Companies announced 1,745 dividend increases in 2004, up 7.1 percent from 2003, according to Standard & Poor’s. Last year’s figure, the highest since 1998, was also in line with the 10-year average of 1,759.
“Full-year dividend increases show a greater willingness on the part of U.S. corporations to reward their shareholders,” wrote Joseph Lisanti, editor-in-chief of Standard & Poor’s weekly newsletter, The Outlook. “With corporations sitting on billions of dollars in cash, and dividends taxed at low rates, Standard & Poor’s expects even more increases in 2005.”
In 2003, President Bush lowered the tax rate on dividends to 15 percent, the same rate as for long-term capital gains. And as we noted yesterday, 2004 will probably wind up as the best year for operating earnings since 1988.

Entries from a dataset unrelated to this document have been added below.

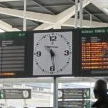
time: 10:28
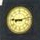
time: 9:12
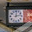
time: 12:13
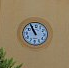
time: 10:55
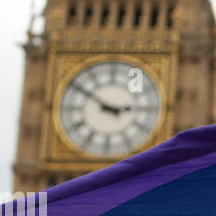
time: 2:50
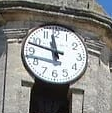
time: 11:47
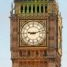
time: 9:12
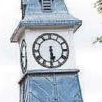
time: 5:30
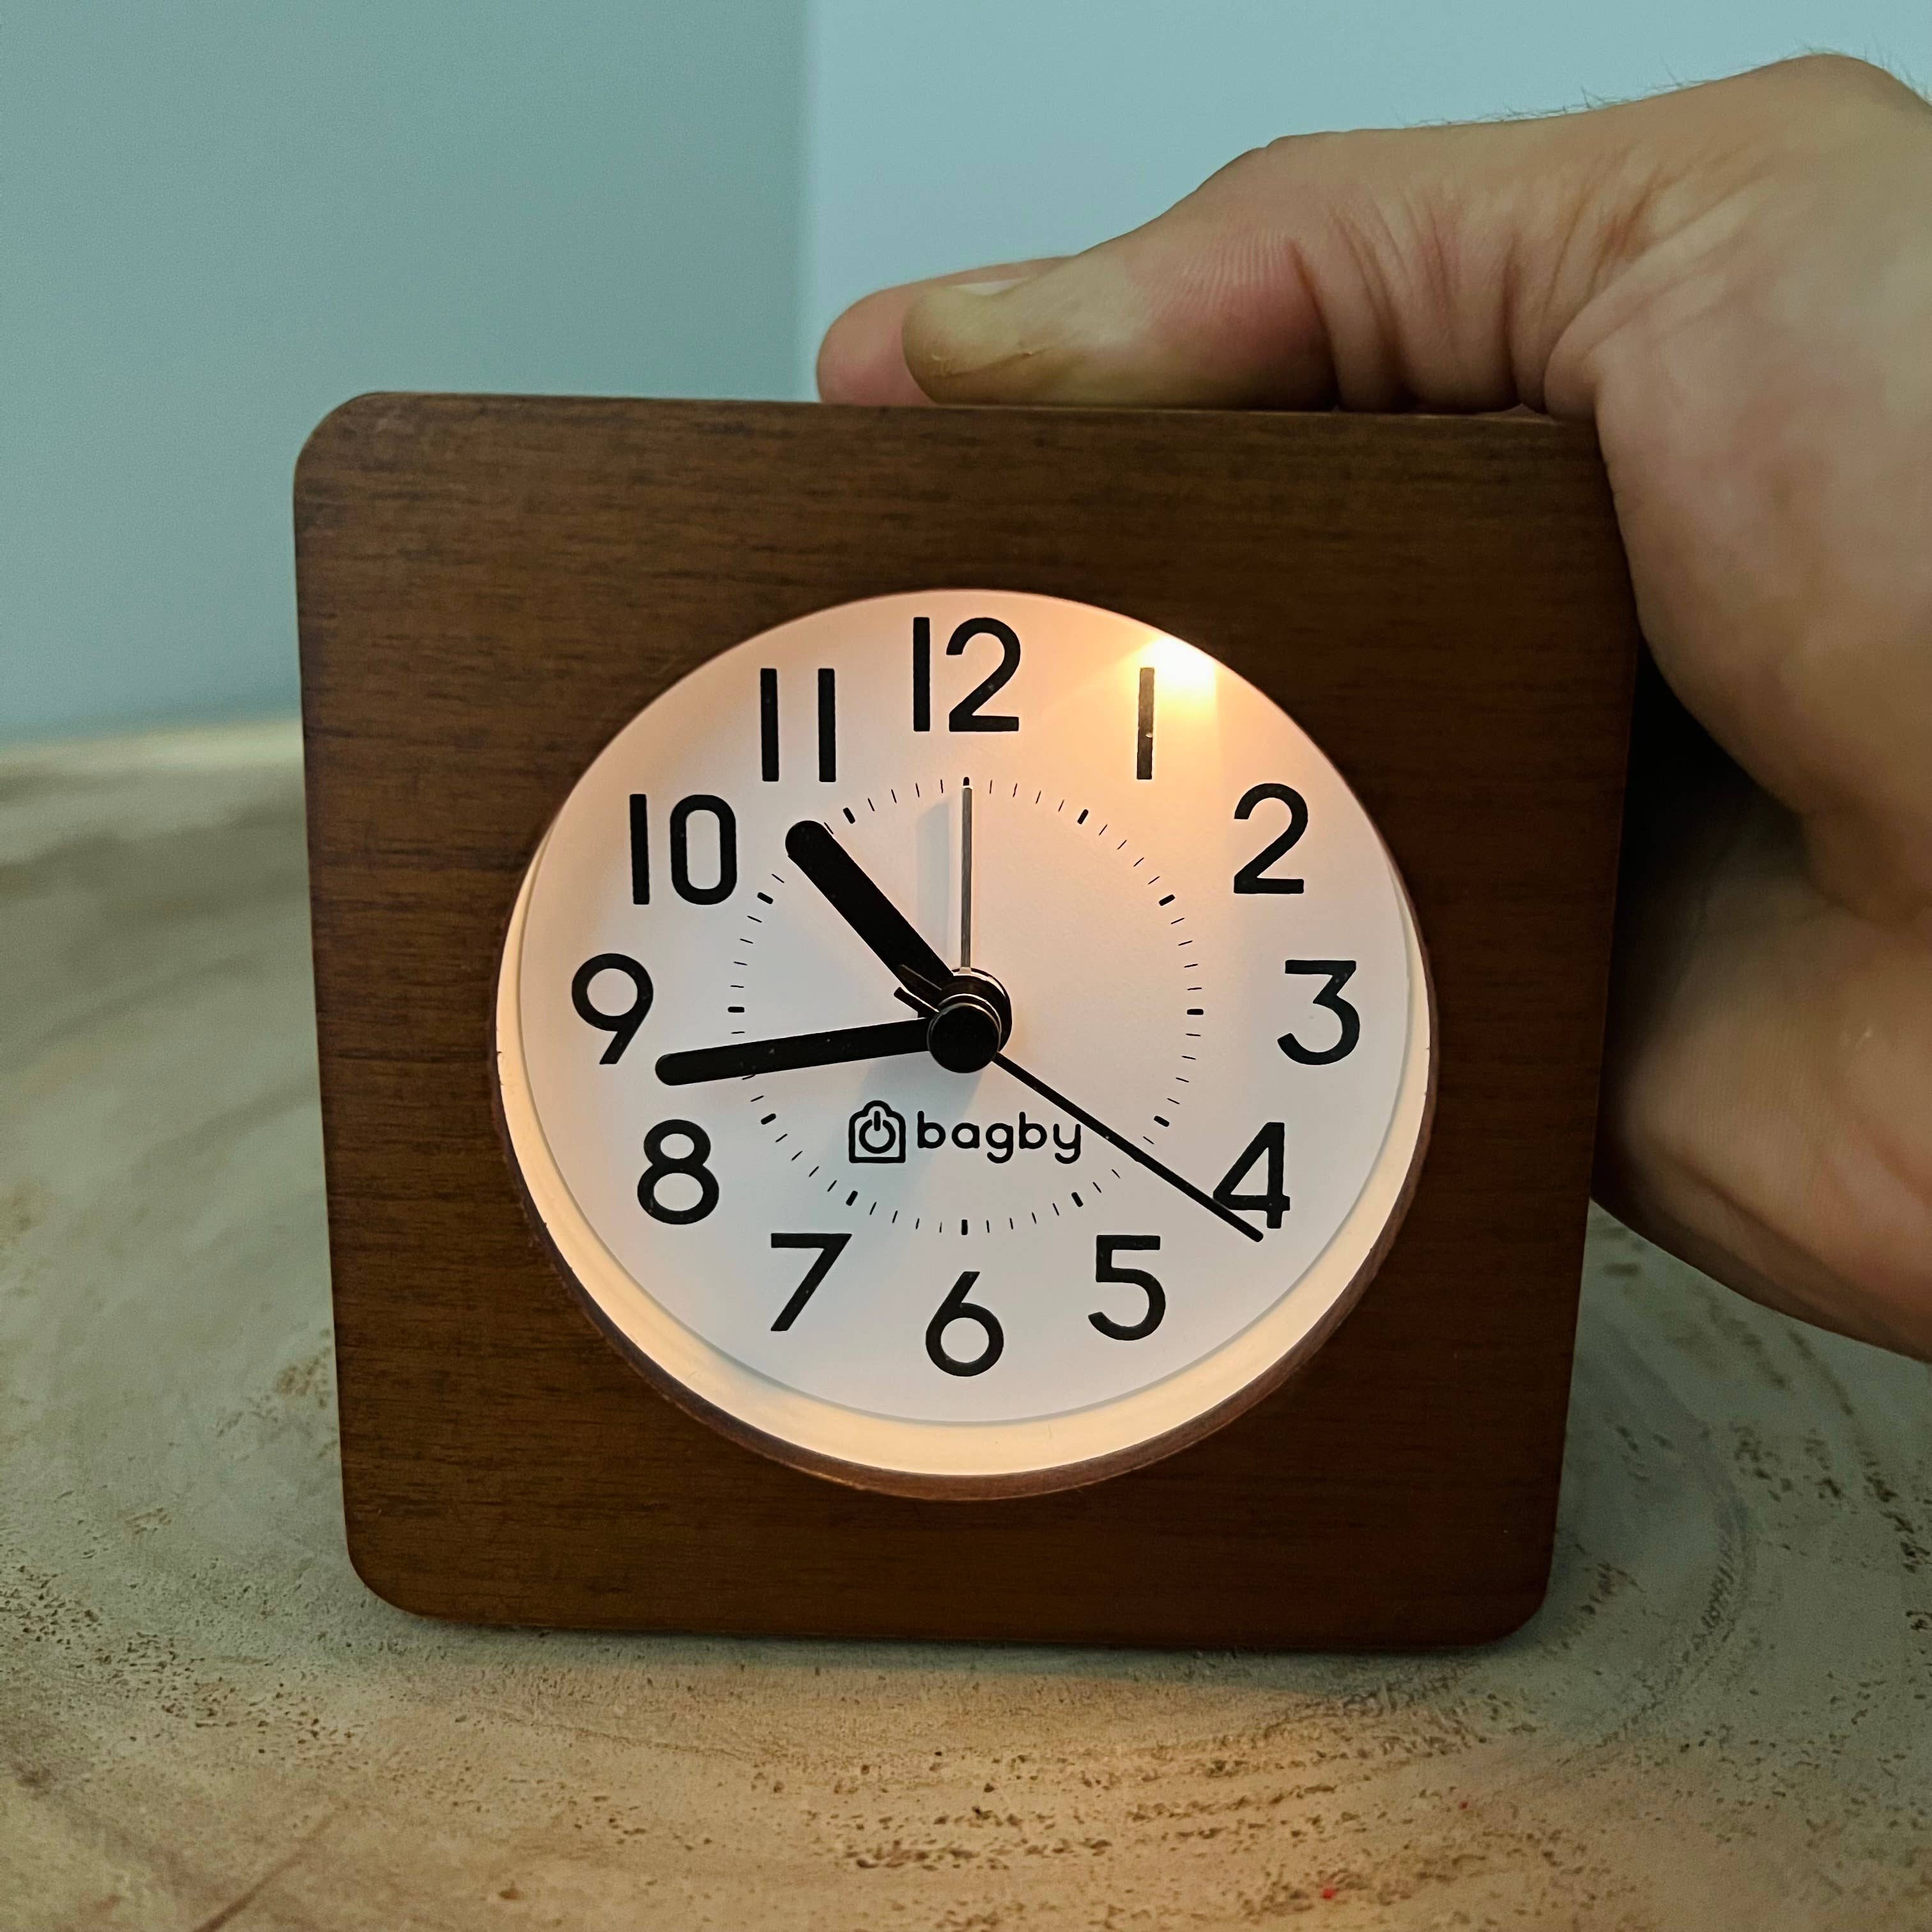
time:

During the 1990s, dividend-paying stocks were often regarded as far too conservative, especially when compared with high-flying tech and Internet stocks that didn’t pay dividends. Many companies avoided paying dividends or kept their payout ratios very low. Indeed, according to The New York Times, despite the resurgence in dividends, S&P 500 companies paid out just 34 percent of reported profits in dividends last year, far below the historical average of 54 percent.
December saw 167 dividend increases, compared with 136 a year earlier and an average of 149 over the past decade, according to S&P. On the other hand, only 172 extra dividends were reported last month, compared with 212 a year earlier — the greatest total for the final month of the year since 1989.
The number of negative dividend actions fell to a record low of just 64, added the Times; 35 were announcements of dividend cuts and 29 were decisions to omit dividends entirely.